▶ **Lista de tarefas**
a - Responda com base na matéria sobre as cotas da UFPR:
(i) Qual é o cargo de Renato Ribas Vaz?
(ii) Segundo o levantamento da UFPR citado, que parcela das vagas nos cursos menos disputados é ocupada por alunos com parte da formação em escola pública?
(iii) Como o reitor da UFPR classificou a hipótese de não haver candidatos para suprir as cotas?
b - Reescreva o trecho da matéria sobre as cotas da UFPR que começa em "O reitor da" e vai até "previsto na resolução.(A.L.)", trocando "reitor" por "dirigente".

▶ **Texto fornecido**
<<<<
Medida não resolve problema da exclusão
Curitiba - O sistema de cotas para negros e estudantes de escolas públicas, aprovado pelo Conselho Universitário da Universidade Federal do Paraná (UFPR), não deve resolver o problema de exclusão racial e social. A opinião é do superintendente de Ensino de um dos maiores grupos do setor educacional do Paraná, Renato Ribas Vaz, que acredita que o número de alunos que se habilitará as cotas será pequeno. ''O sistema de cotas influenciará nos cursos com menor concorrência, pois tradicionalmente os alunos de escolas públicas e de cor são pouco aprovados em cursos muitos concorridos'', opinou.
Vaz lembrou que em cursos menos disputados, como os da área de humanas, um levantamento da UFPR já apontou que mais de 50% das vagas são ocupadas por alunos que tiveram, pelo menos, parte de sua formação em escola pública.
Vaz não acredita na possibilidade do sistema de cotas acirrar a concorrência do vestibular da UFPR, ao se considerar que, em tese, 40% das vagas seriam ocupadas por alunos negros ou de escola pública. Ele pondera que os alunos com o perfil de excluídos terão que enfrentar as mesmas dificuldades dos demais candidatos, sendo classificados nas duas fases do vestibular, para depois se habilitar às vagas destinadas a eles. ''Vão apenas oficializar uma coisa que, na prática, já acontece'', declarou.
Como educador, Vaz defende melhorias do ensino básico (fundamental e médio) nas escolas públicas como forma de melhorar o acesso desses alunos no ensino superior.
O reitor da UFPR admitiu que pode não haver candidatos para suprir as cotas, mas acredita que é uma hipótese ''pouco provável''. Disse, ainda, que a universidade não poderia aceitar alunos despreparados e que nada impede o sistema de preenchimento das vagas ser revisto. O aprimoramento anual do projeto, segundo ele, está previsto na resolução.(A.L.)
>>>>
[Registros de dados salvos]
<<<<
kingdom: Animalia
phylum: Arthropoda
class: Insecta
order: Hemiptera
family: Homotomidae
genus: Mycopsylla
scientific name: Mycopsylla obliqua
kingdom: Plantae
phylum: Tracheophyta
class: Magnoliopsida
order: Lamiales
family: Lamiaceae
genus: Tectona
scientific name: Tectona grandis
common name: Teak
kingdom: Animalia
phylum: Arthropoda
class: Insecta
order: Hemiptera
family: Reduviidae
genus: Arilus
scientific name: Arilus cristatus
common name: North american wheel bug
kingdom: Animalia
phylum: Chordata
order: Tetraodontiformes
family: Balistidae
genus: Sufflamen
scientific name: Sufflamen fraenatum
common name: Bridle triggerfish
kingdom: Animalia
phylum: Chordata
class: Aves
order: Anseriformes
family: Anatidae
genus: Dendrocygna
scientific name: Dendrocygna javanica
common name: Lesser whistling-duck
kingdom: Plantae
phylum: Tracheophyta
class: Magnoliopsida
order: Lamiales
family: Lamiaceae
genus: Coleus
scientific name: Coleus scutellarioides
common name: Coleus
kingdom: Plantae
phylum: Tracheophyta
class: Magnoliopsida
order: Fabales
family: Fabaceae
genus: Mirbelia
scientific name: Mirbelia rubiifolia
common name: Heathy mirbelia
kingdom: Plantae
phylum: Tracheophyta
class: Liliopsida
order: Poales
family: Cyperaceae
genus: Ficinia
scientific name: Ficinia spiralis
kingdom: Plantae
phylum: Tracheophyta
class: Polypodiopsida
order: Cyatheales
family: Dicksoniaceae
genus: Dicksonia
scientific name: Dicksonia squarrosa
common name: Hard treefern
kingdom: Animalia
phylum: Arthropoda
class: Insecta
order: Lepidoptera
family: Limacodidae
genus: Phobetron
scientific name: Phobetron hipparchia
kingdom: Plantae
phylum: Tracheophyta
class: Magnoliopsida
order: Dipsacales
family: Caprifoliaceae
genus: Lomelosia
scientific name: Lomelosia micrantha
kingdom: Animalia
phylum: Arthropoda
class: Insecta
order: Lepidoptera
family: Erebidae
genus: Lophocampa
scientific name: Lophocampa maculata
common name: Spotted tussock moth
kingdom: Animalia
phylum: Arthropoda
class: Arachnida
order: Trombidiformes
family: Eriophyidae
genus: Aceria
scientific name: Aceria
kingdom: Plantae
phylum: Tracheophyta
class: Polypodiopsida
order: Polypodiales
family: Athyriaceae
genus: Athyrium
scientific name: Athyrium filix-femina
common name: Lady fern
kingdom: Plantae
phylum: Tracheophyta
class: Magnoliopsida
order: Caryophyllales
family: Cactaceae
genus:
>>>>
▶ **Respostas em ordem**
a -
(i) Superintendente de Ensino de um dos maiores grupos do setor educacional do Paraná.
(ii) Mais de 50% das vagas.
(iii) Como uma hipótese "pouco provável".

b -
O dirigente da UFPR admitiu que pode não haver candidatos para suprir as cotas, mas acredita que é uma hipótese ''pouco provável''. Disse, ainda, que a universidade não poderia aceitar alunos despreparados e que nada impede o sistema de preenchimento das vagas ser revisto. O aprimoramento anual do projeto, segundo ele, está previsto na resolução.(A.L.)